Eluvium
Lambent Material
Temporary Residence
Eluvium is the brainchild of Matthew Cooper. With exception of a guest clarinet player on one track, Cooper played every instrument on Lambent Material and it really shows. Opening track “The Unfinished” rings with Brian Eno ambiance, without having much to bring to the table. The electronic drone throughout the song is a nice build up of tension, but Cooper fails to provide the release before moving on to the next track.
“Under the Water it Glowed” scares up a melody for the featured guitar, but again the real star of the song is the resonance of notes and chords that have already been played. The elegy-like “There Wasn’t Anything” is very sparse and somber.

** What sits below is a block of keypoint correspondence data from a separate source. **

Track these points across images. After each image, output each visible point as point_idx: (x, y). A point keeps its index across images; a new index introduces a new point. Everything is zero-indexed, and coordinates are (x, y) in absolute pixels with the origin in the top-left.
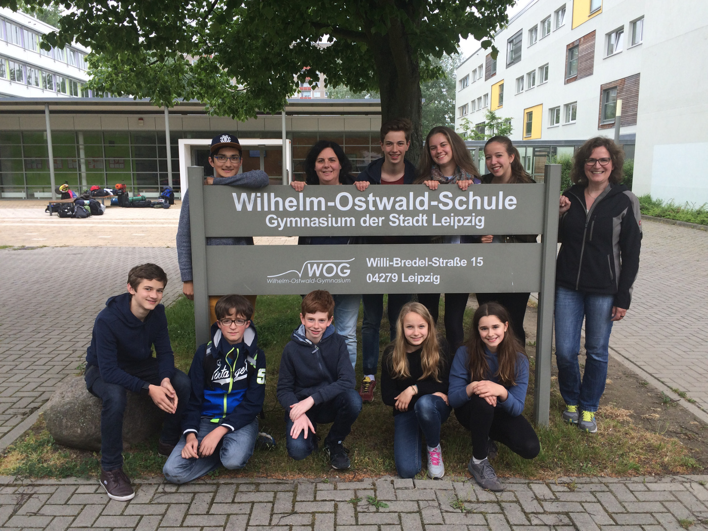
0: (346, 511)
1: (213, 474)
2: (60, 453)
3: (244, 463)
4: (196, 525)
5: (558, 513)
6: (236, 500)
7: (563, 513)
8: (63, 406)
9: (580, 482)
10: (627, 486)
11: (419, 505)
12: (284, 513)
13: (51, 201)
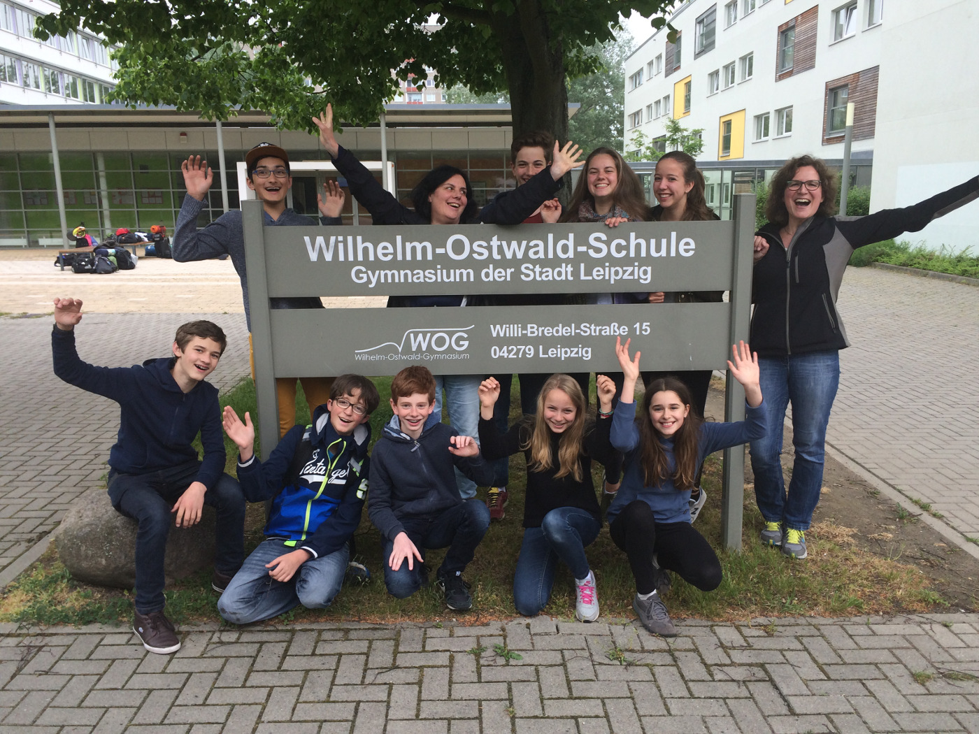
0: (465, 666)
1: (286, 618)
2: (79, 592)
3: (329, 600)
4: (263, 685)
5: (750, 665)
6: (317, 652)
7: (757, 665)
8: (81, 528)
9: (781, 623)
10: (844, 629)
11: (563, 656)
12: (382, 668)
13: (62, 250)
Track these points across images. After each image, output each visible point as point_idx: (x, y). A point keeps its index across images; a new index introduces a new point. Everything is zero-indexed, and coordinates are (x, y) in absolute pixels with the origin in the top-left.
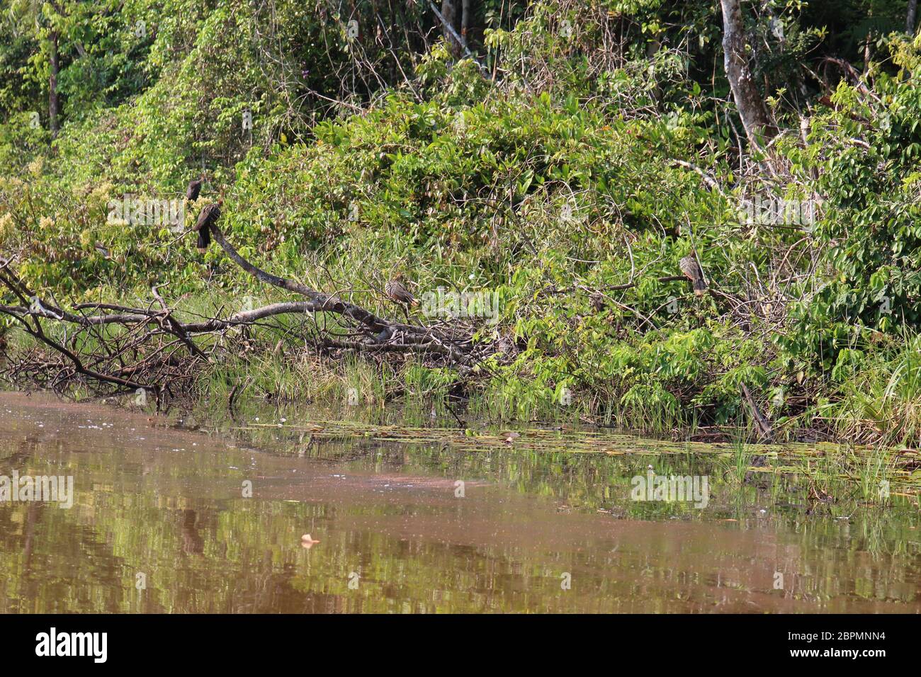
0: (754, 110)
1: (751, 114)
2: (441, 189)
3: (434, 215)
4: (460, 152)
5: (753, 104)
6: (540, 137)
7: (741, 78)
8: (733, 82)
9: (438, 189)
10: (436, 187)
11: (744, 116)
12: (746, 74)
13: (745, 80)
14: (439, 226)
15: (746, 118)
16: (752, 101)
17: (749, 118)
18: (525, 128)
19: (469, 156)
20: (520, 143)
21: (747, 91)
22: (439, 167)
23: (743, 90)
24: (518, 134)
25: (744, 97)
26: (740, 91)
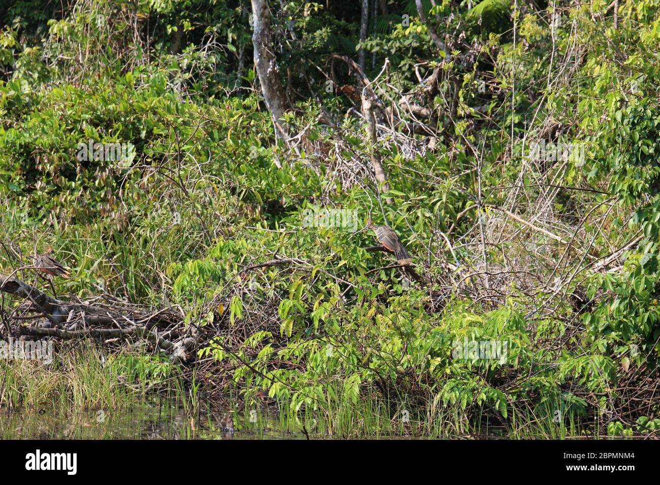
0: (279, 98)
1: (276, 102)
2: (51, 162)
3: (42, 189)
4: (64, 127)
5: (278, 93)
6: (136, 113)
7: (270, 70)
8: (261, 73)
9: (48, 162)
10: (46, 161)
11: (270, 104)
12: (274, 67)
13: (274, 72)
14: (50, 199)
15: (271, 106)
16: (277, 90)
17: (275, 106)
18: (121, 105)
19: (71, 130)
20: (117, 120)
21: (273, 81)
22: (46, 140)
23: (270, 81)
24: (114, 111)
25: (270, 87)
26: (267, 82)
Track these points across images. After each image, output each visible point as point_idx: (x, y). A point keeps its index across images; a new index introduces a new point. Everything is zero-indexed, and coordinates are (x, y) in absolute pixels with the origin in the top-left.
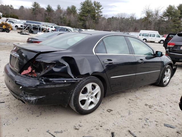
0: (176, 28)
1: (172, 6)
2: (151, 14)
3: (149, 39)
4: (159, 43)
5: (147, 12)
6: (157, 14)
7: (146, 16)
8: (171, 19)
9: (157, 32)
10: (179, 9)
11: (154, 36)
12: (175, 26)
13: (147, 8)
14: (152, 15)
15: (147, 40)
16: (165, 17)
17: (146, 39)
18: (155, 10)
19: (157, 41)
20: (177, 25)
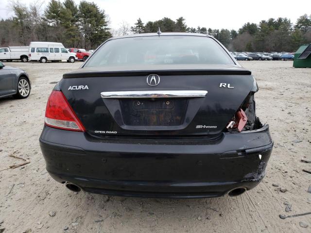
0: (72, 39)
1: (56, 2)
2: (25, 13)
3: (51, 56)
4: (68, 61)
5: (15, 8)
6: (35, 14)
7: (16, 16)
8: (61, 23)
9: (61, 44)
10: (67, 7)
11: (57, 51)
12: (70, 34)
13: (16, 2)
14: (27, 16)
15: (48, 58)
16: (51, 19)
17: (45, 58)
18: (31, 6)
19: (65, 59)
20: (72, 33)
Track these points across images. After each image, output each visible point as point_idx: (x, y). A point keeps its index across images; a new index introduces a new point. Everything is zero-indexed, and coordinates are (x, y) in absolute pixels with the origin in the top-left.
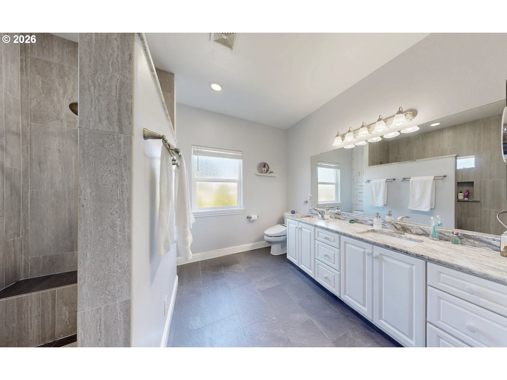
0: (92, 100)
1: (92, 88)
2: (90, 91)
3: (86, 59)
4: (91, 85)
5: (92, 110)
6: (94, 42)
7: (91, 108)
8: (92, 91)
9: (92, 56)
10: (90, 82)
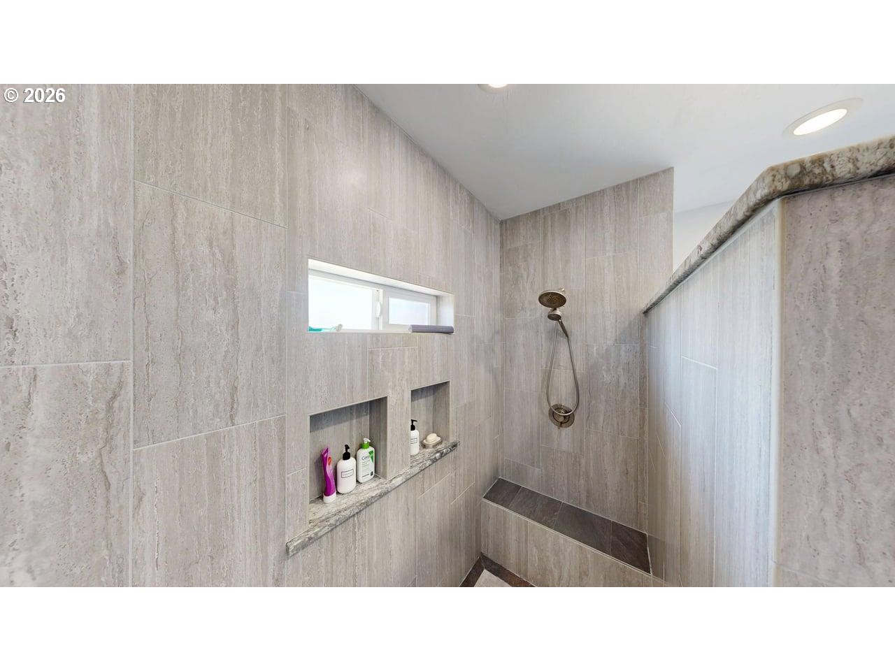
0: (826, 483)
1: (827, 443)
2: (818, 453)
3: (806, 350)
4: (825, 430)
5: (829, 515)
6: (835, 281)
7: (822, 510)
8: (828, 452)
9: (826, 331)
10: (819, 420)
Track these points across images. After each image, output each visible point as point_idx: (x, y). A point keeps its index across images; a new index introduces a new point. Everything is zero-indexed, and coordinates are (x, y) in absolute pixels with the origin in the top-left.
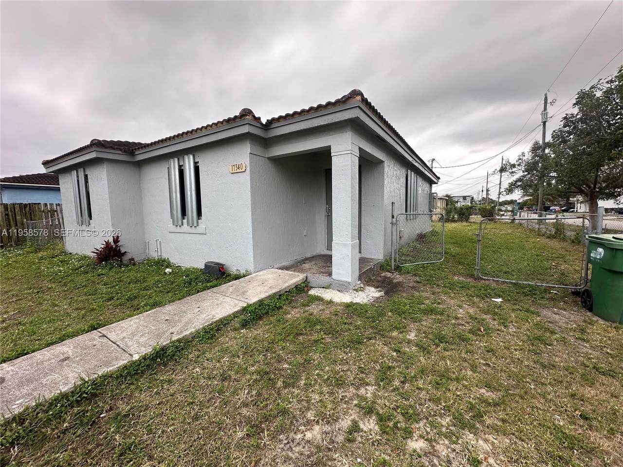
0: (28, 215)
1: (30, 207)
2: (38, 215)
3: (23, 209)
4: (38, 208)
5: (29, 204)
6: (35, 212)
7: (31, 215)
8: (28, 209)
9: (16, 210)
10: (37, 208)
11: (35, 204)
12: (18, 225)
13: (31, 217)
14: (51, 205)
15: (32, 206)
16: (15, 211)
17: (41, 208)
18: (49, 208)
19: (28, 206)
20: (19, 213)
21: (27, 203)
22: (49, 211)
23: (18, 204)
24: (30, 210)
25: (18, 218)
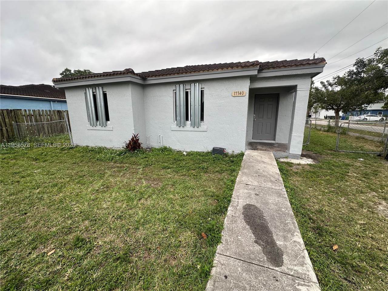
0: (14, 118)
1: (14, 112)
2: (20, 118)
3: (10, 114)
4: (21, 113)
5: (14, 110)
6: (18, 116)
7: (16, 118)
8: (13, 113)
9: (5, 115)
10: (19, 113)
11: (18, 110)
12: (8, 126)
13: (16, 120)
14: (29, 110)
15: (16, 111)
16: (3, 115)
17: (22, 113)
18: (28, 113)
19: (13, 111)
20: (7, 116)
21: (12, 109)
22: (28, 115)
23: (5, 110)
24: (15, 114)
25: (7, 120)
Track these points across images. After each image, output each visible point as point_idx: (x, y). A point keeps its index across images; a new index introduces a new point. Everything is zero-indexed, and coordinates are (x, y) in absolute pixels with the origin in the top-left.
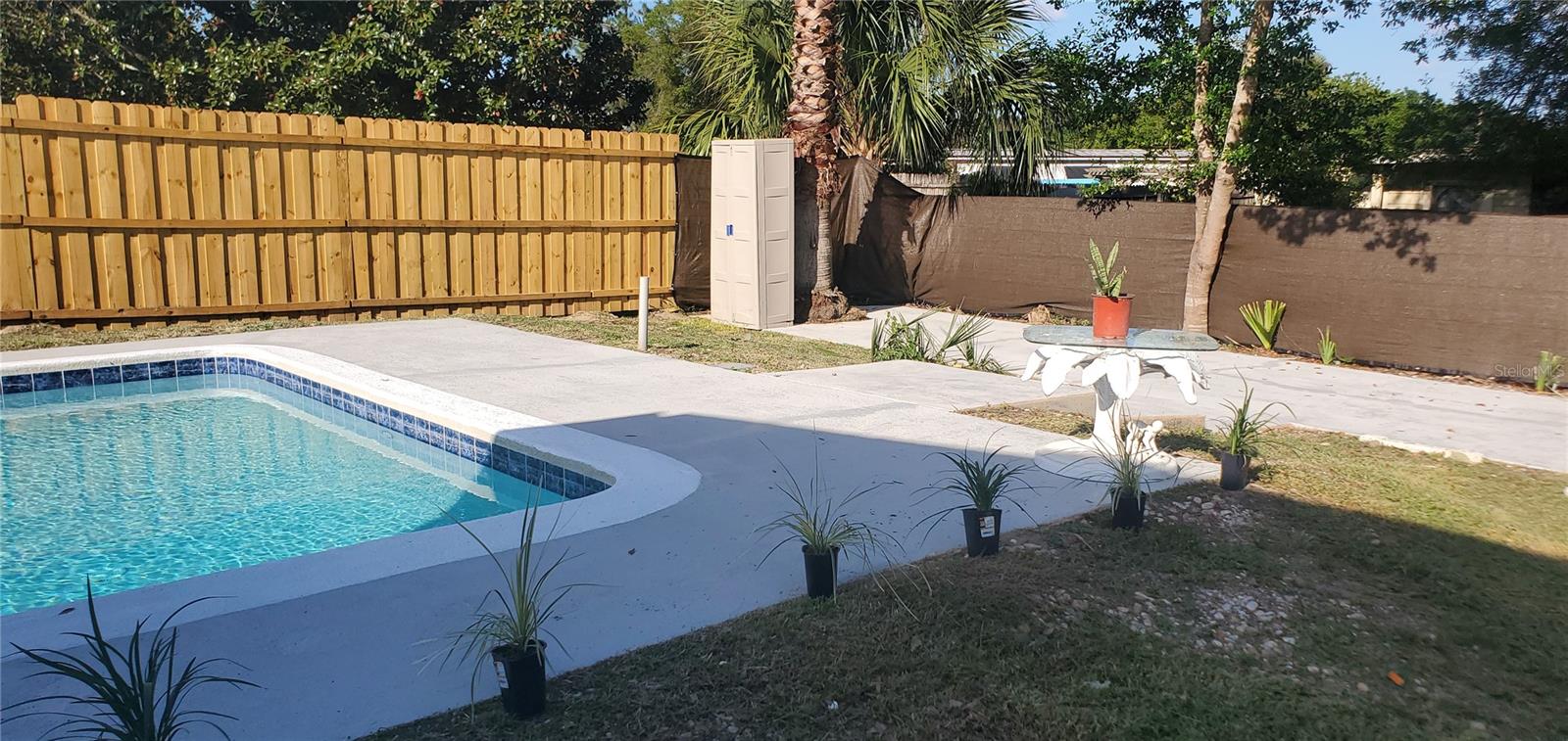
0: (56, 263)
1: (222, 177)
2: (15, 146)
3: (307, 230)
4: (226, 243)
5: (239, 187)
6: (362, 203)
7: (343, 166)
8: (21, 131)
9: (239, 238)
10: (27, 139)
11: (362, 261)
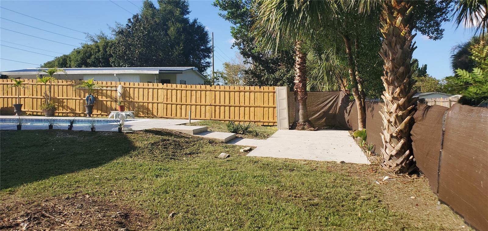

It is noteworthy because of the before mentioned inclusion of the clarinet which injects the song with not only a new sound but gives the song a slightly different tempo as well.
“Zerthis Was a Shivering Human Image” is where the album falls apart. This track is fifteen minutes of pure pretentious repetition. Against an unchanging wash of two chords Cooper adds dense layers of white noise and rough-hewn feedback. Yes, I understand it’s melody vs. anti-melody, but that’s not enough to make me want to listen to it.
The closer, “I Am So Much More Me That You Are Perfectly You,” has a nice chiming melody courtesy of an electric piano. As lovely as it is, it still doesn’t break the throbbing mid-tempo pace that holds Cooper’s music in a death grip. I don’t really want to say that this album is bad, because it’s not. But having just recently listened to two excellent post-rock albums –Sonna and Parlour – I just can’t recommend this album to anyone but the most ambient starved listeners.